Former Indian External Affairs minister Salman Khurshid has criticised Indian Prime Minister for making a reference of ‘atrocities’ in Balochistan in his Independence Day address.
In his annual speech to the nation on Monday, Narendra Modi accused Pakistan of committing human rights violations in Balochistan and Azad Jammu and Kashmir.
Last week, Modi had accused Pakistan of fomenting trouble in held Kashmir, warning that it would have to answer for ‘rights violations’ in Balochistan and Azad Kashmir.
“Is Balochistan a part of India? Doesn’t India believe in Panchsheel? Is it not a departure from that,” the Congressman asked in an interview hours after Modi’s speech.
“By raising Balochistan, he said, the government is ruining its case on Azad Kashmir,” he added.
The Panchsheel is referred in India as Five Principles of Peaceful Coexistence, forming the virtues of the relationship between the former and the People’s Republic of China.
“We do this in private conversations… between diplomats and leaders… and convey our concerns. We don’t make these pronouncements as policy pronouncements,” Khurshid maintained.
The former foreign minister went on to add that no Indian premier had spoken about Balochistan from the ramparts of the Red Fort, warning there will be a fallout of the act.
However, the Congressman’s own Indian National Congress termed Khurshid’s stance his personal opinion, asserting that India should raise the ‘atrocities’ not just with Pakistan but also in the internationally.

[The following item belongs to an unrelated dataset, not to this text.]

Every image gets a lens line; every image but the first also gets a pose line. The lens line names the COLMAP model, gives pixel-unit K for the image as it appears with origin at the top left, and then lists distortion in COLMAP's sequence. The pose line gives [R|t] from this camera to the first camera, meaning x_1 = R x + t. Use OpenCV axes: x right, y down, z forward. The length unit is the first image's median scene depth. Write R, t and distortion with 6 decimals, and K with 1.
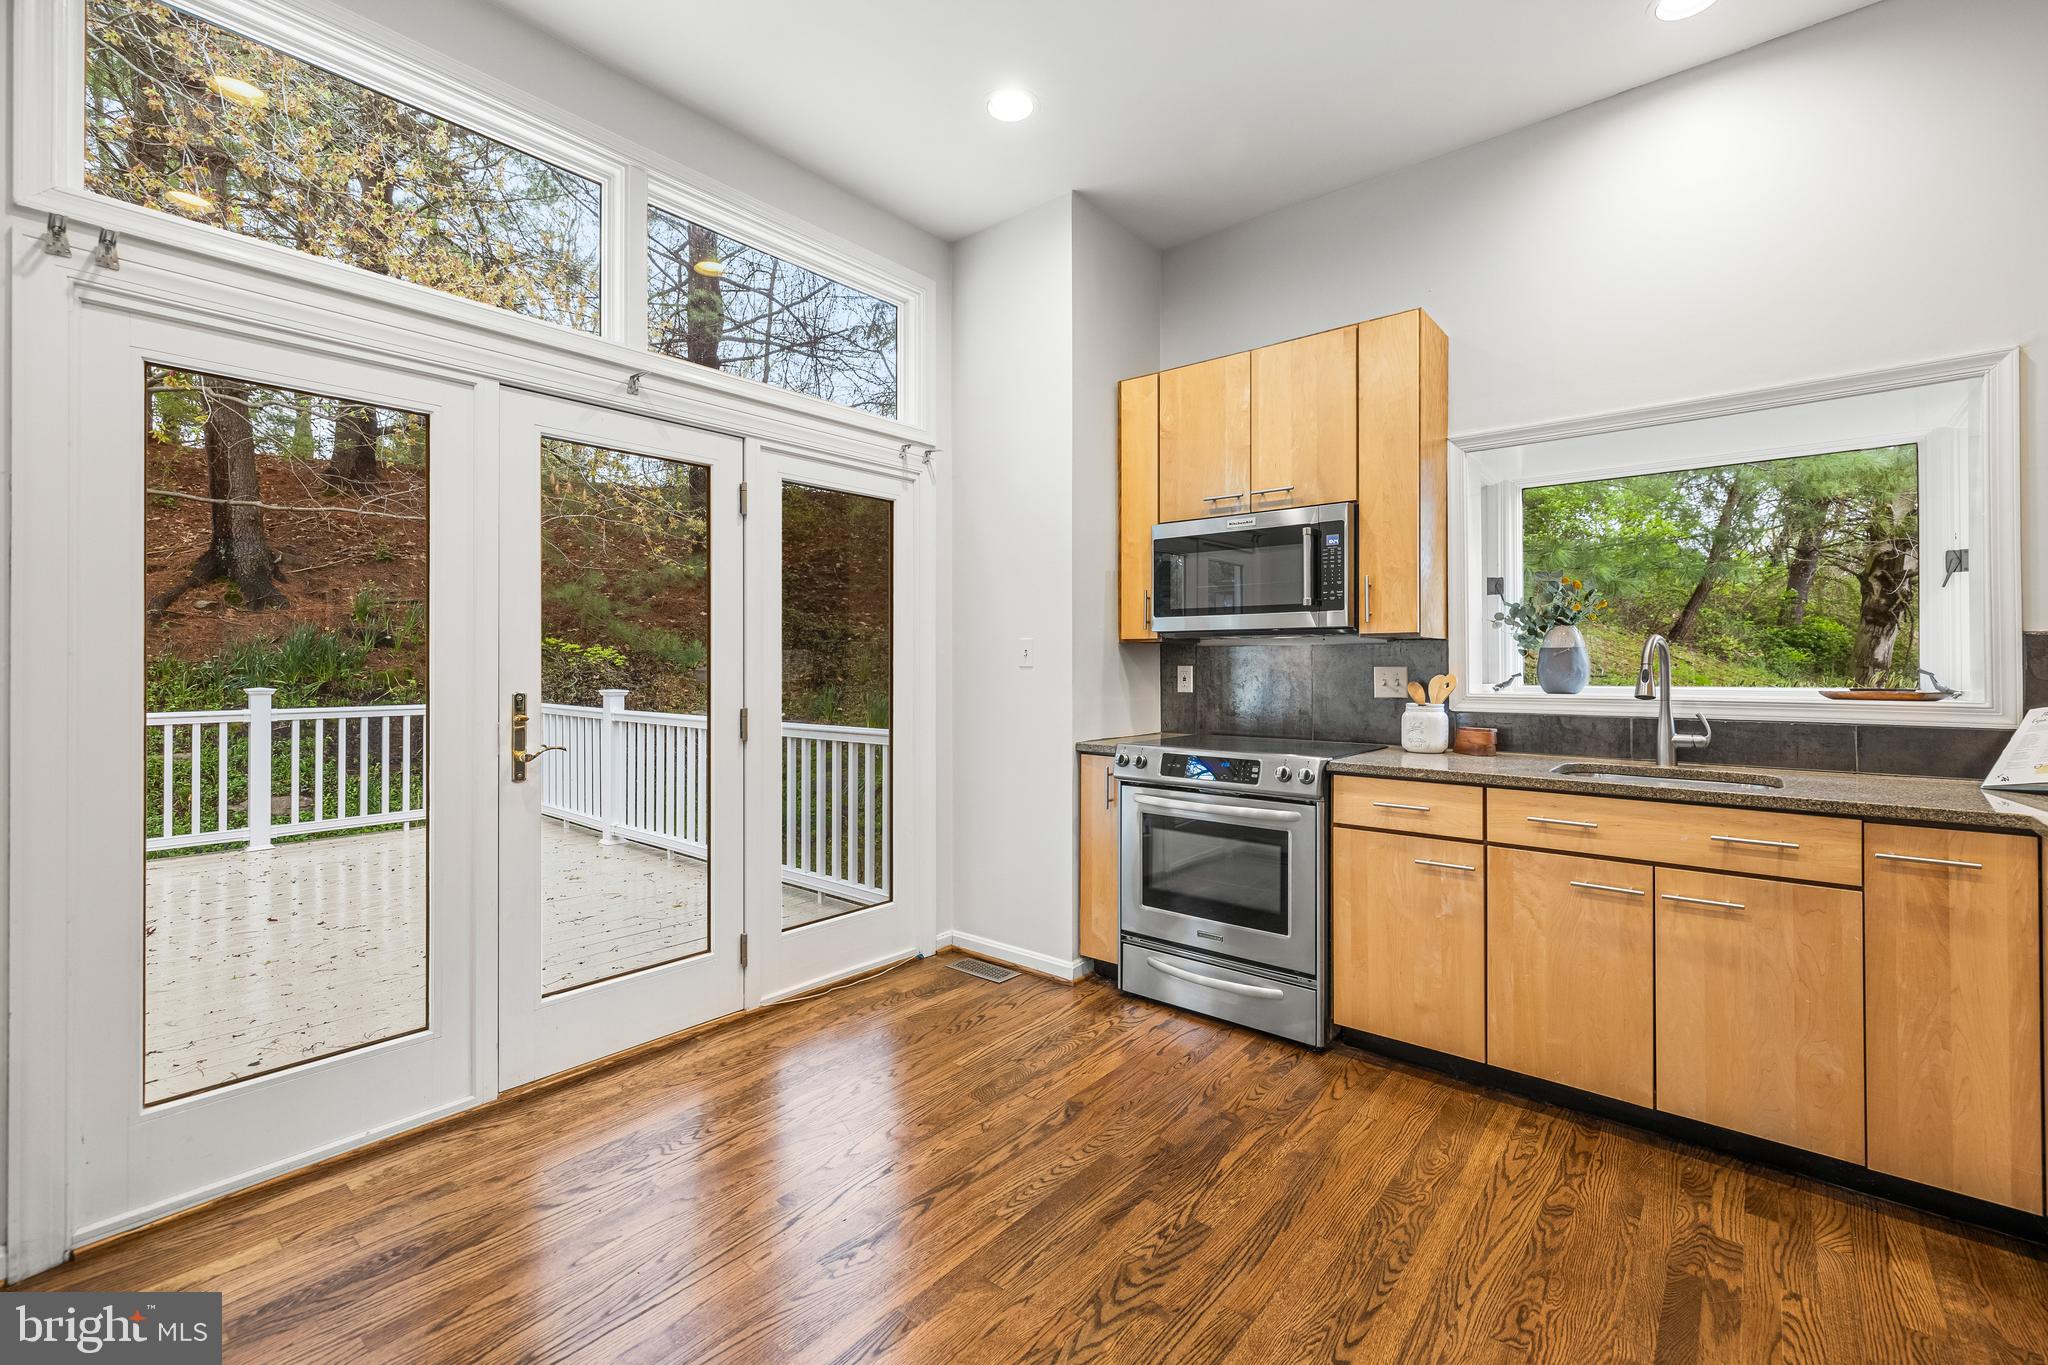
lens RADIAL K [[869.0, 0, 1014.9], [0, 869.0, 660.5], [0, 0, 1]] dist [0.001069, 0.000470]
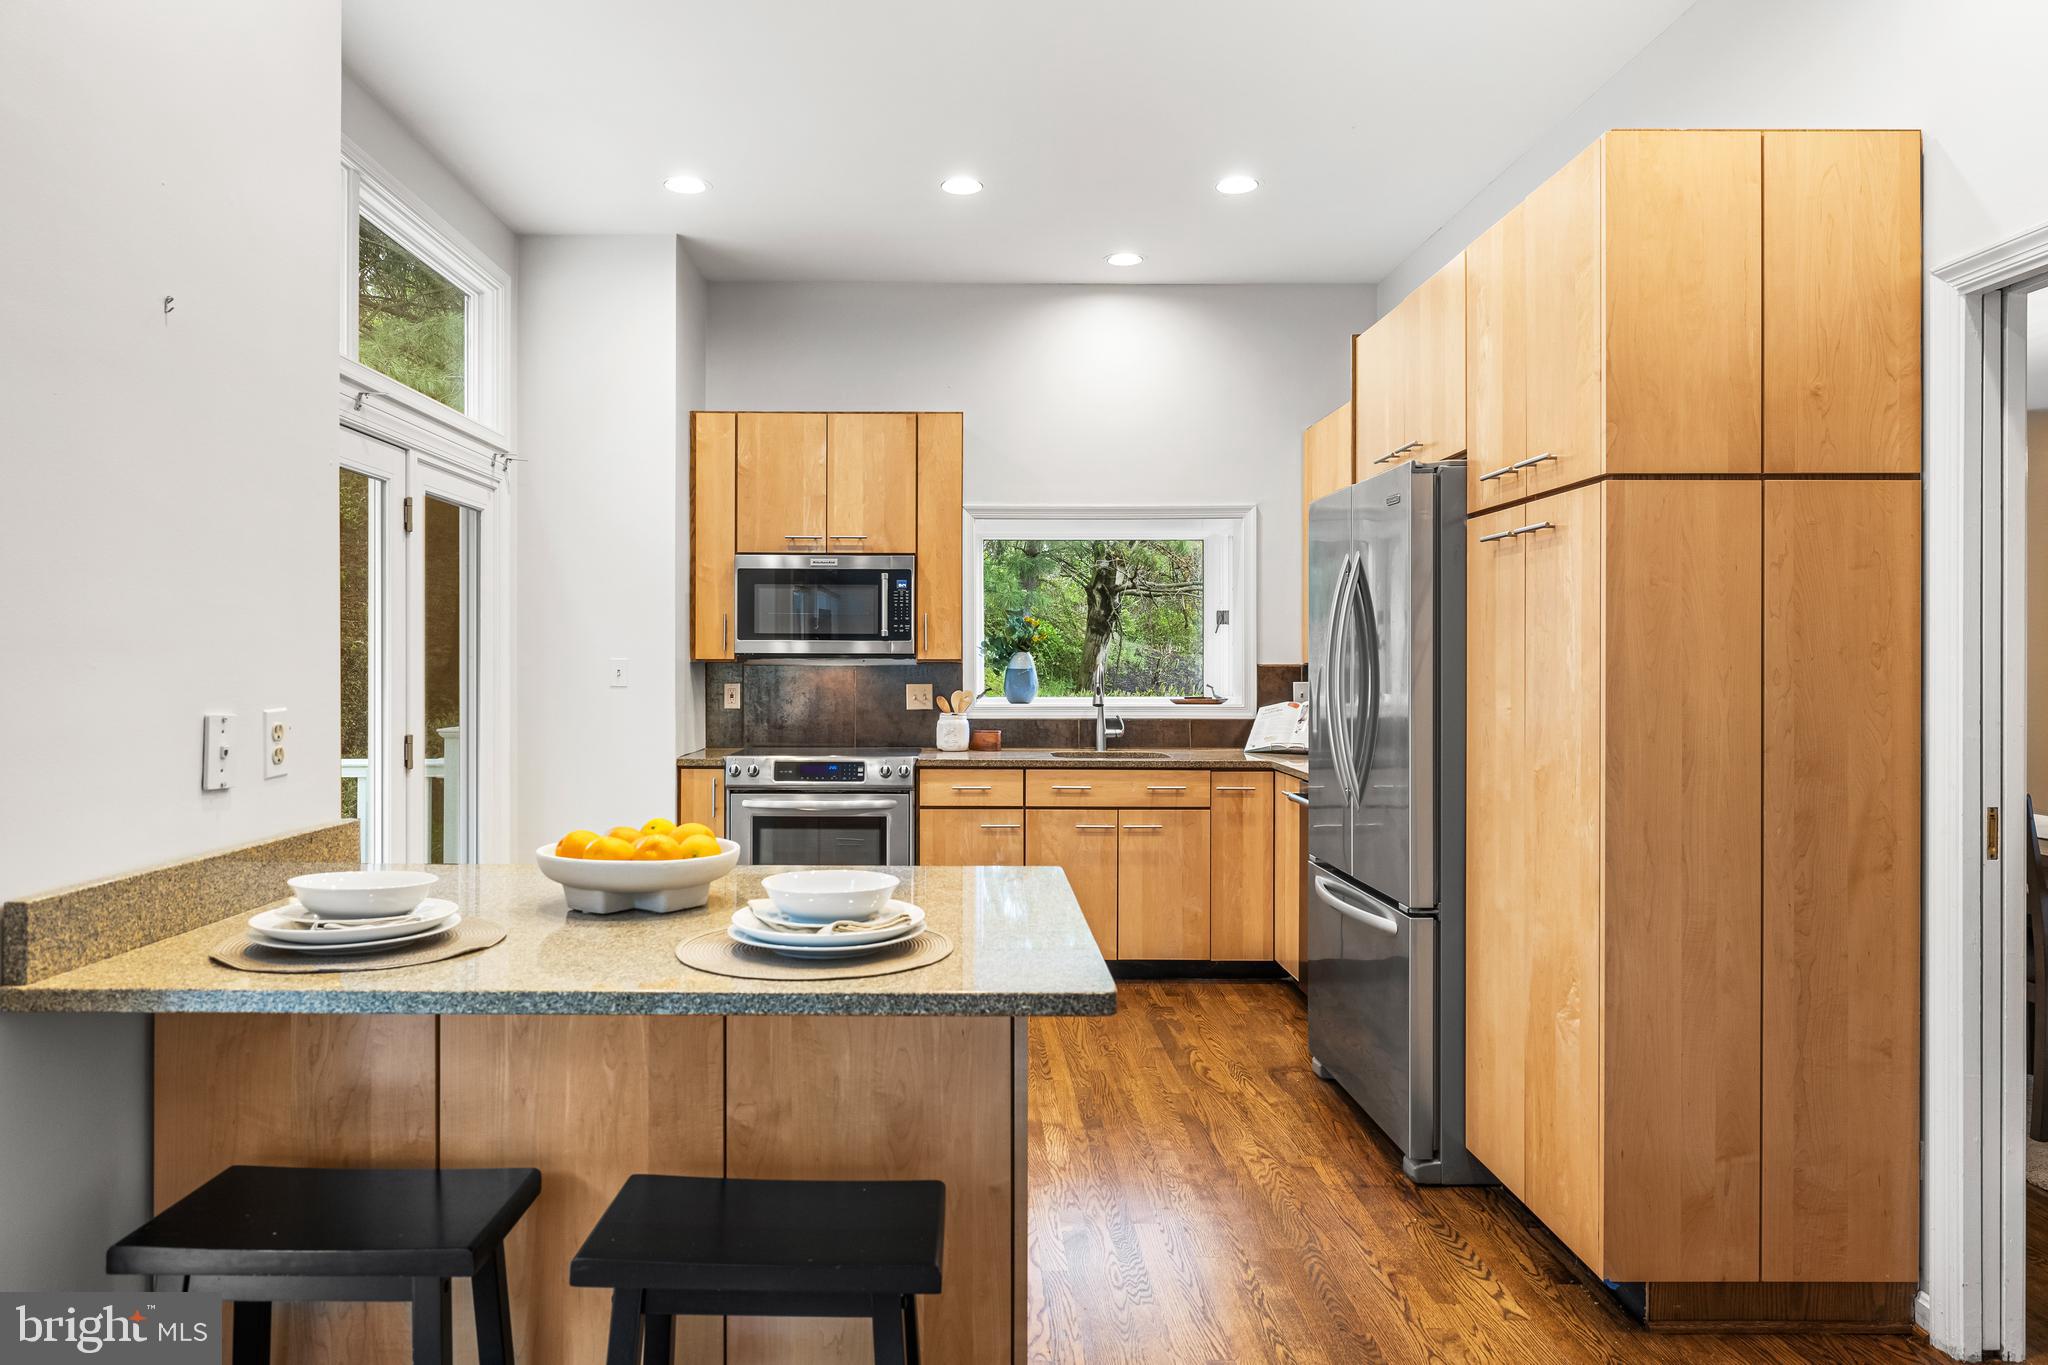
lens RADIAL K [[1291.3, 0, 968.6], [0, 1291.3, 669.1], [0, 0, 1]] dist [-0.007259, -0.000970]
pose [[0.756943, -0.000896, 0.653481, -0.756536], [-0.004518, 0.999968, 0.006605, -0.028350], [-0.653466, -0.007952, 0.756915, -0.458675]]
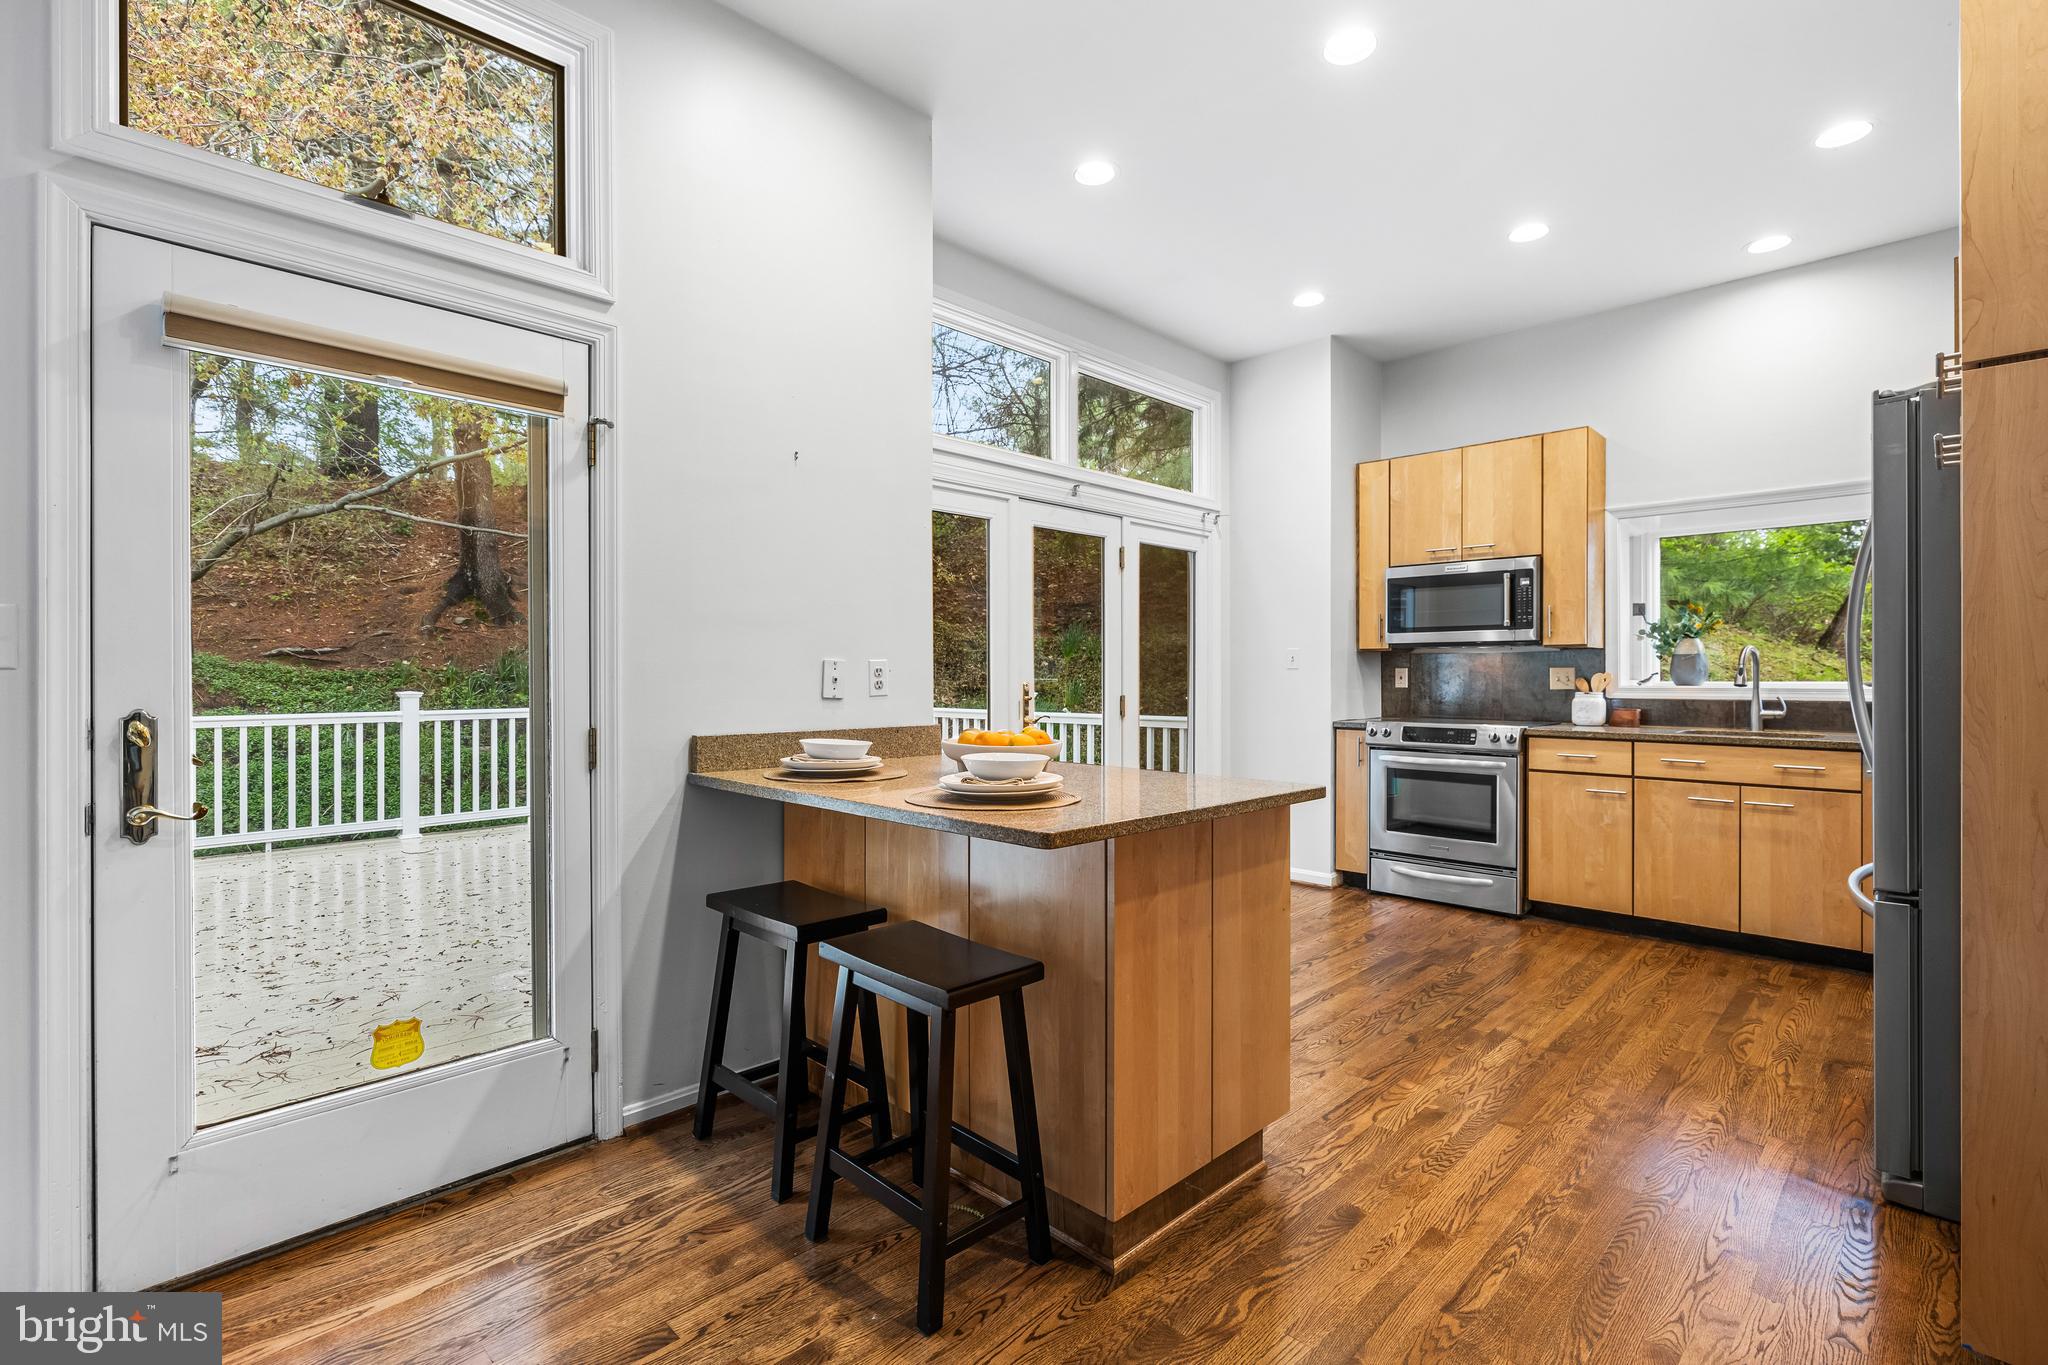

Indian premier’s reference of Balochistan drew a blistering rebuke from PM Nawaz Sharif’s adviser on foreign policy on Monday who termed it a proof that New Delhi was fomenting terrorism in the volatile province.
Intelligence agencies arrested Kulbushan Jadhav, an agent of Indian Research and Analysis Wing (RAW) while crossing into Balochistan from neighbouring Iran in March this year.
Jadhav, a senior officer of the Indian navy, confessed in a subsequent video statement that RAW was stoking unrest in Pakistan, especially in Balochistan and Karachi.
The two nuclear-armed arch-rivals have been involved in a tense war of words on Indian atrocities in held Kashmir following the recent killing of a popular rebel Burhan Wani.
The situation has been deteriorating ever since as more than 60 unarmed protesters have been killed in the held valley at the hands of Indian security forces, also by indiscriminate use of pellet guns.